Jon Jones ogłosił fiasko negocjacji w sprawie walki z Francisem Ngannou: „Jan, wydaje mi się, że jesteś następny”

Josh Hedges/Zuffa LLC

Mistrz wagi półciężkiej UFC Jon Jones wydał nowe oświadczenie po nieudanych rozmowach na temat super walki pomiędzy nim a Francisem Ngannou w wadze ciężkiej.

„Bones” opublikował kilka wpisów na Twitterze, stwierdzając na początku, że rozpoczyna negocjacje z UFC w sprawie szeroko komentowanego w ostatnim czasie pojedynku z „Predatorem”.

„Jestem właśnie w trakcie negocjacji z UFC.”

Niestety dla tych fanów MMA, którzy chcieliby zobaczyć, jak Jon Jones sprawdzi się w walce ze specjalistą od nokautów dywizji ciężkiej Francisem Ngannou, negocjacje pomiędzy Jonesem a UFC nie trwały długo i zakończyły się niepowodzeniem.

„Niewiarygodne.”

„Zanim jeszcze omówiono kwestie pieniędzy, UFC nie chciało płacić więcej za super walkę z Francisem / za to, żebym przeniósł się do wagi ciężkiej. Powiedzieli, że mógłbym zarobić więcej ze sprzedaży pay-per-view.”

Wkrótce po rozczarowujących wiadomościach, Jones odpowiedział na pytanie jednego użytkownika, który zadał mu takie oto pytanie – „czy spuścizna nie jest ważniejsza niż pieniądze?”

„Szczerze mówiąc nie, nie na etapie mojej kariery. Mógłbym dzisiaj przejść na emeryturę. Już wykonałem swoją pracę, dałem tej firmie ponad dekadę rozrywki.”

Następnie Jones zasugerował, że fani mogą nie zobaczyć go ponownie przez „rok lub dwa”.

„Było fajnie, chłopaki, może zobaczymy się za rok lub dwa.”

„Może kiedy będą gotowi na lepszy interes, wrócę, do tego czasu (skupię się na) zdrowiu i rodzinie.”

„Powinienem był to inaczej sformułować, naprawdę uważam, że ci faceci robią świetne interesy. W tej chwili jednak sprawy nie układają się tak, jakbym tego chciał”.
****************
Zadanie a:
Wymień wszystkie osoby, które tekst wskazuje z imienia i nazwiska.
Tekst i zapisy to dwa odrębne, niezwiązane ze sobą materiały.
****************
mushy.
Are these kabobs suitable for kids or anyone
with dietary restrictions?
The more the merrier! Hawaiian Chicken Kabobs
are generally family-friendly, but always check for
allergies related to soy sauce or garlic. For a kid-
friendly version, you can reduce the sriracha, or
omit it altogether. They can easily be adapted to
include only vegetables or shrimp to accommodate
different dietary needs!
****************
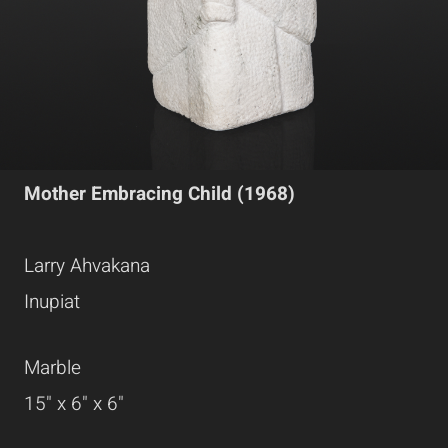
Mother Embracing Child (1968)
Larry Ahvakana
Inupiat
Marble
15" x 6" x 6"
****************
Zadanie b:
Policz wiersze zapisów zawierające słowo "dietary". Proszę podać samą liczbę.

Odpowiedź a:
Jon Jones, Francis Ngannou, Josh Hedges

Odpowiedź b:
2